Frequently Asked Questions
ISO 27701 is an international standard that extends ISO 27001 to cover privacy, providing a framework for building and maintaining a Privacy Information Management System (PIMS). Published in 2019, it specifies requirements for processing Personally Identifiable Information in a transparent, accountable, and demonstrably compliant manner for both PII controllers and PII processors.
ISO 27701 is technically an extension to ISO 27001 and cannot stand alone without it as the foundation. However, organisations do not need to achieve ISO 27001 certification first — they can pursue both certifications simultaneously in a single unified programme. For organisations already certified to ISO 27001, adding ISO 27701 requires extending the existing ISMS to cover privacy controls, not rebuilding it from scratch.
A RoPA is a documented inventory of all PII processing activities within an organisation. Required under both ISO 27701 and GDPR Article 30, each entry captures the processing purpose, legal basis, categories of data subjects and PII, recipients and third parties, retention periods, and security measures. The RoPA must be maintained as a living document with a defined owner, change management process, and regular review cycle.

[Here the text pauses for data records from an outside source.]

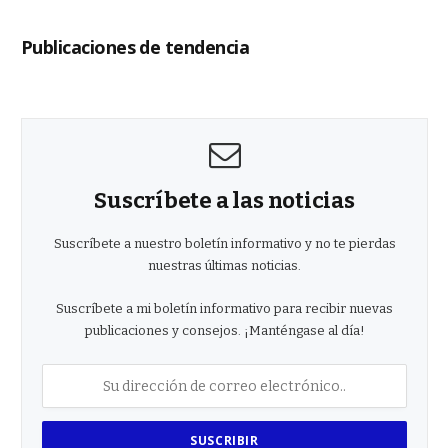
Publicaciones de tendencia
Suscríbete a las noticias
Suscríbete a nuestro boletín informativo y no te pierdas
nuestras últimas noticias.
Suscríbete a mi boletín informativo para recibir nuevas
publicaciones y consejos. ¡Manténgase al día!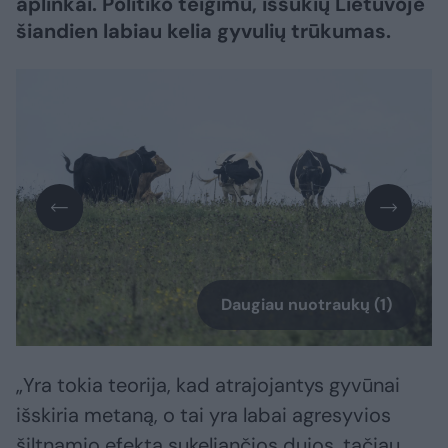
aplinkai. Politiko teigimu, iššūkių Lietuvoje
šiandien labiau kelia gyvulių trūkumas.
Daugiau nuotraukų (1)
„Yra tokia teorija, kad atrajojantys gyvūnai
išskiria metaną, o tai yra labai agresyvios
šiltnamio efektą sukeliančios dujos, tačiau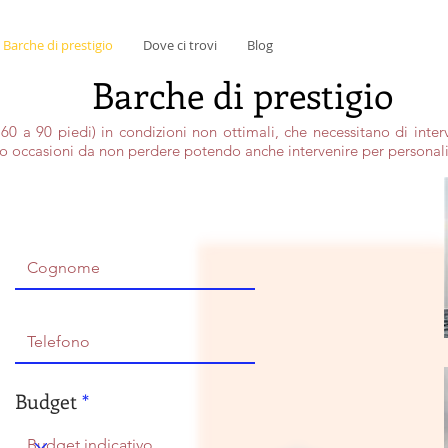
Barche di prestigio
Dove ci trovi
Blog
Barche di prestigio
 a 90 piedi) in condizioni non ottimali, che necessitano di interven
no occasioni da non perdere potendo anche intervenire per personali
Budget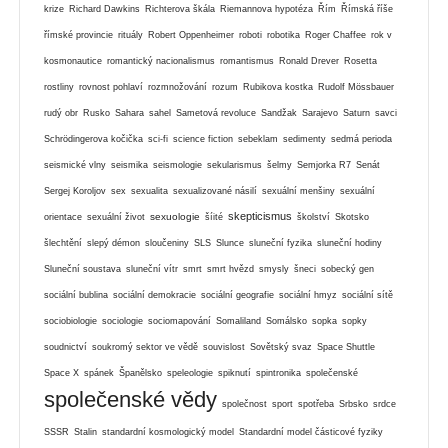
krize
Richard Dawkins
Richterova škála
Riemannova hypotéza
Řím
Římská říše
římské provincie
rituály
Robert Oppenheimer
roboti
robotika
Roger Chaffee
rok v
kosmonautice
romantický nacionalismus
romantismus
Ronald Drever
Rosetta
rostliny
rovnost pohlaví
rozmnožování
rozum
Rubikova kostka
Rudolf Mössbauer
rudý obr
Rusko
Sahara
sahel
Sametová revoluce
Sandžak
Sarajevo
Saturn
savci
Schrödingerova kočička
sci-fi
science fiction
sebeklam
sedimenty
sedmá perioda
seismické vlny
seismika
seismologie
sekularismus
šelmy
Semjorka R7
Senát
Sergej Koroljov
sex
sexualita
sexualizované násilí
sexuální menšiny
sexuální
skepticismus
sexuologie
orientace
sexuální život
šíité
školství
Skotsko
šlechtění
slepý démon
sloučeniny
SLS
Slunce
sluneční fyzika
sluneční hodiny
Sluneční soustava
sluneční vítr
smrt
smrt hvězd
smysly
šneci
sobecký gen
sociální bublina
sociální demokracie
sociální geografie
sociální hmyz
sociální sítě
sociobiologie
sociologie
sociomapování
Somaliland
Somálsko
sopka
sopky
soudnictví
soukromý sektor ve vědě
souvislost
Sovětský svaz
Space Shuttle
Space X
spánek
Španělsko
speleologie
spiknutí
spintronika
společenské
společenské vědy
společnost
sport
spotřeba
Srbsko
srdce
SSSR
Stalin
standardní kosmologický model
Standardní model částicové fyziky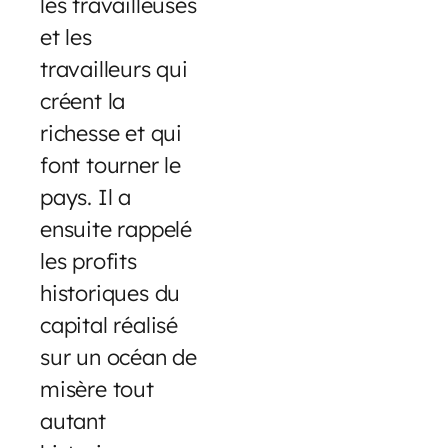
les travailleuses
et les
travailleurs qui
créent la
richesse et qui
font tourner le
pays. Il a
ensuite rappelé
les profits
historiques du
capital réalisé
sur un océan de
misère tout
autant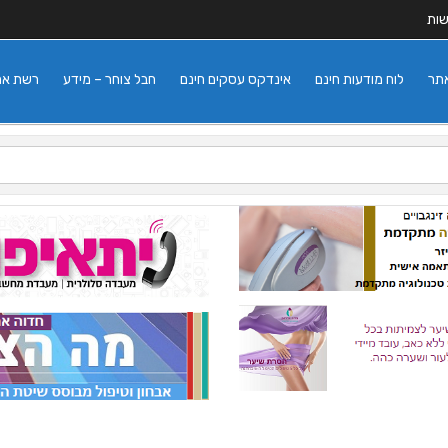
שות
אתר
לוח מודעות חינם
אינדקס עסקים חינם
חבל צוחר – מידע
רשת אתרי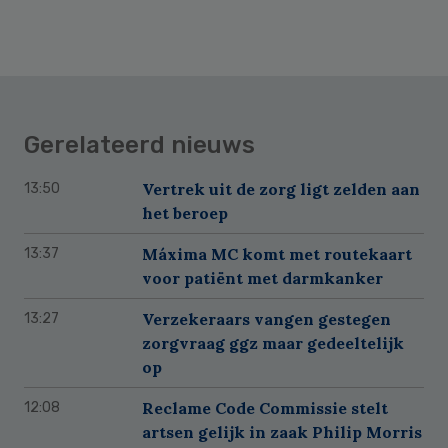
Gerelateerd nieuws
Vertrek uit de zorg ligt zelden aan
13:50
het beroep
Máxima MC komt met routekaart
13:37
voor patiënt met darmkanker
Verzekeraars vangen gestegen
13:27
zorgvraag ggz maar gedeeltelijk
op
Reclame Code Commissie stelt
12:08
artsen gelijk in zaak Philip Morris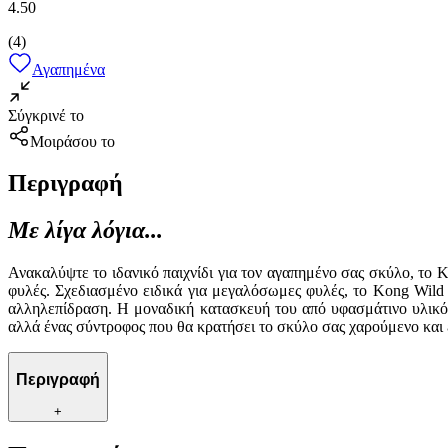
4.50
(
4
)
Αγαπημένα
Σύγκρινέ το
Μοιράσου το
Περιγραφή
Με λίγα λόγια...
Ανακαλύψτε το ιδανικό παιχνίδι για τον αγαπημένο σας σκύλο, το 
φυλές. Σχεδιασμένο ειδικά για μεγαλόσωμες φυλές, το Kong Wild
αλληλεπίδραση. Η μοναδική κατασκευή του από υφασμάτινο υλικό εξ
αλλά ένας σύντροφος που θα κρατήσει το σκύλο σας χαρούμενο και εν
Περιγραφή
+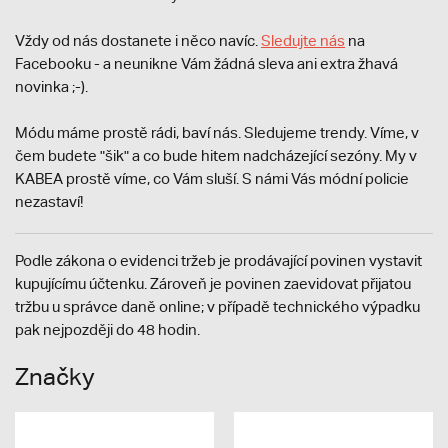
Vždy od nás dostanete i něco navíc.
S
ledujte nás
na
Facebooku - a neunikne Vám žádná sleva ani extra žhavá
novinka ;-).
Módu máme prostě rádi, baví nás. Sledujeme trendy. Víme, v
čem budete "šik" a co bude hitem nadcházející sezóny. My v
KABEA prostě víme, co Vám sluší. S námi Vás módní policie
nezastaví!
Podle zákona o evidenci tržeb je prodávající povinen vystavit
kupujícímu účtenku. Zároveň je povinen zaevidovat přijatou
tržbu u správce daně online; v případě technického výpadku
pak nejpozději do 48 hodin.
Značky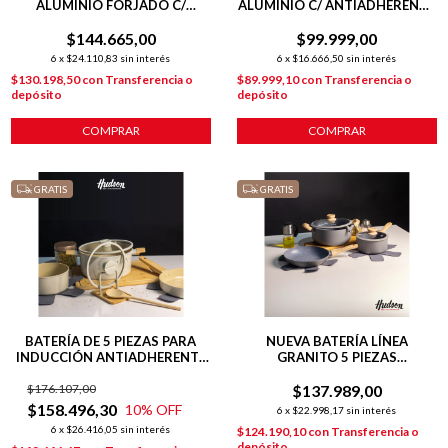
ALUMINIO FORJADO C/
ALUMINIO C/ ANTIADHERENTE
ANTIADHERENTE + 2 POTMAT
INDUCCION 5 PIEZAS
+ COCINERITO
$144.665,00
$99.999,00
6
x
$24.110,83
sin interés
6
x
$16.666,50
sin interés
$130.198,50
con
Transferencia o
$89.999,10
con
Transferencia o
depósito
depósito
COMPRAR
COMPRAR
GRATIS
GRATIS
BATERÍA DE 5 PIEZAS PARA
NUEVA BATERÍA LÍNEA
INDUCCIÓN ANTIADHERENTE
GRANITO 5 PIEZAS
CERÁMICO LÍNEA HARMONY
C/ANTIADHERENTE GRIS
$176.107,00
$137.989,00
$158.496,30
10
% OFF
6
x
$22.998,17
sin interés
6
x
$26.416,05
sin interés
$124.190,10
con
Transferencia o
depósito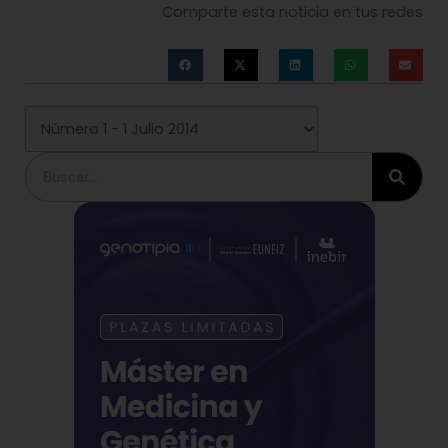
Comparte esta noticia en tus redes
Buscar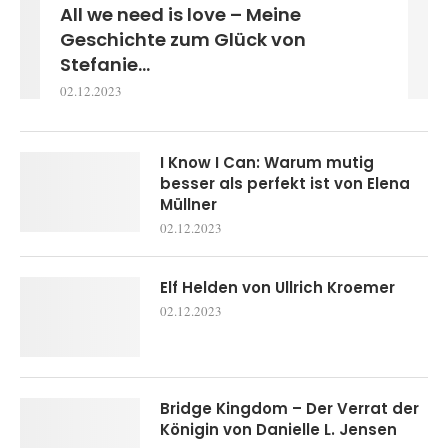
All we need is love – Meine
Geschichte zum Glück von
Stefanie...
02.12.2023
I Know I Can: Warum mutig
besser als perfekt ist von Elena
Müllner
02.12.2023
Elf Helden von Ullrich Kroemer
02.12.2023
Bridge Kingdom – Der Verrat der
Königin von Danielle L. Jensen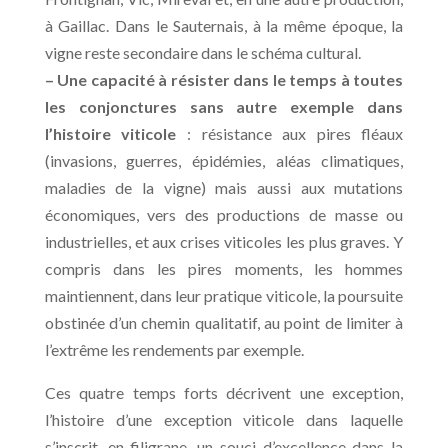
à Gaillac. Dans le Sauternais, à la même époque, la
vigne reste secondaire dans le schéma cultural.
– Une capacité à résister dans le temps à toutes
les conjonctures sans autre exemple dans
l’histoire viticole
: résistance aux pires fléaux
(invasions, guerres, épidémies, aléas climatiques,
maladies de la vigne) mais aussi aux mutations
économiques, vers des productions de masse ou
industrielles, et aux crises viticoles les plus graves. Y
compris dans les pires moments, les hommes
maintiennent, dans leur pratique viticole, la poursuite
obstinée d’un chemin qualitatif, au point de limiter à
l’extrême les rendements par exemple.
Ces quatre temps forts décrivent une exception,
l’histoire d’une exception viticole dans laquelle
s’inscrit, en filigrane, un souci d’excellence dans la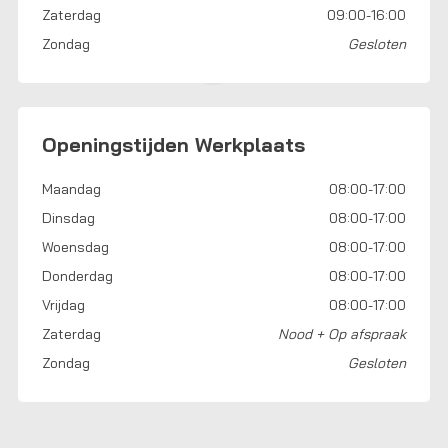
Zaterdag
09:00-16:00
Zondag
Gesloten
Openingstijden Werkplaats
Maandag
08:00-17:00
Dinsdag
08:00-17:00
Woensdag
08:00-17:00
Donderdag
08:00-17:00
Vrijdag
08:00-17:00
Zaterdag
Nood + Op afspraak
Zondag
Gesloten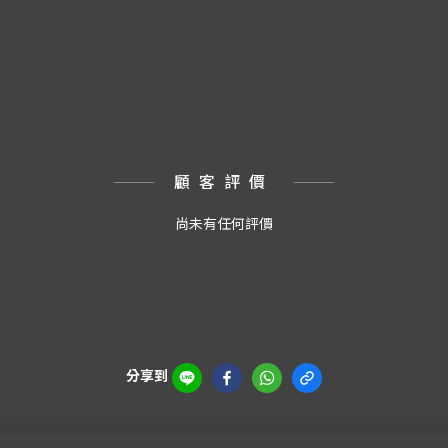
顧客評價
尚未有任何評價
分享到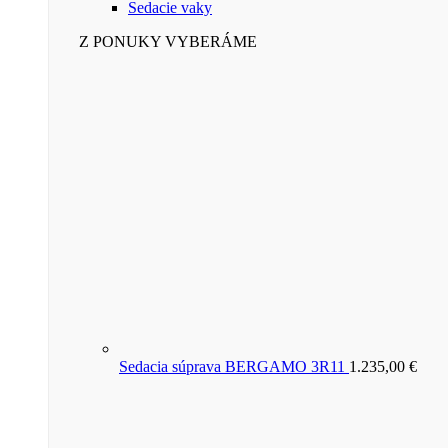
Sedacie vaky
Z PONUKY VYBERÁME
Sedacia súprava BERGAMO 3R11
1.235,00
€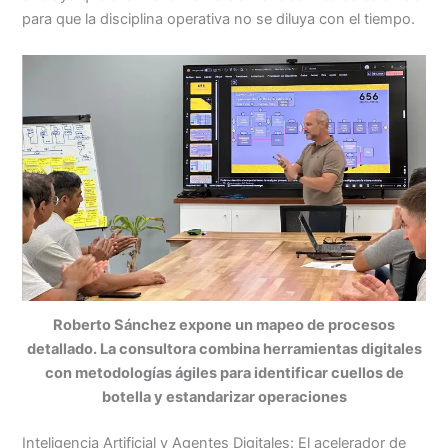
para que la disciplina operativa no se diluya con el tiempo.
Roberto Sánchez expone un mapeo de procesos
detallado. La consultora combina herramientas digitales
con metodologías ágiles para identificar cuellos de
botella y estandarizar operaciones
Inteligencia Artificial y Agentes Digitales: El acelerador de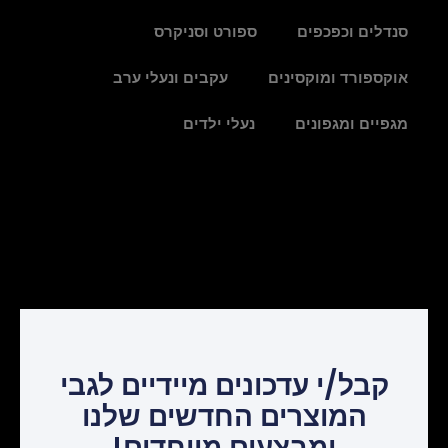
סנדלים וכפכפים
ספורט וסניקרס
אוקספורד ומוקסינים
עקבים ונעלי ערב
מגפיים ומגפונים
נעלי ילדים
קבל/י עדכונים מיידיים לגבי
המוצרים החדשים שלנו
ומבצעים מיוחדים!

No. ISO 27701 certification does not equal GDPR compliance, but ISO 27701 Annex D provides a direct article-by-article mapping to GDPR covering Articles 5, 6, 7, 13-17, 25, 28, 30, 32, 33, and 35. In practice, ISO 27701 certification is widely accepted by regulators and enterprise customers as strong evidence of GDPR compliance readiness.
For organisations starting from ISO 27001 certification, a realistic ISO 27701 implementation timeline runs 6 to 9 months across four phases: gap assessment and scoping (months 1-2), foundation controls including RoPA and processor agreements (months 3-4), operational controls including DPIAs and consent management (months 5-6), and internal audit and certification (months 7-9).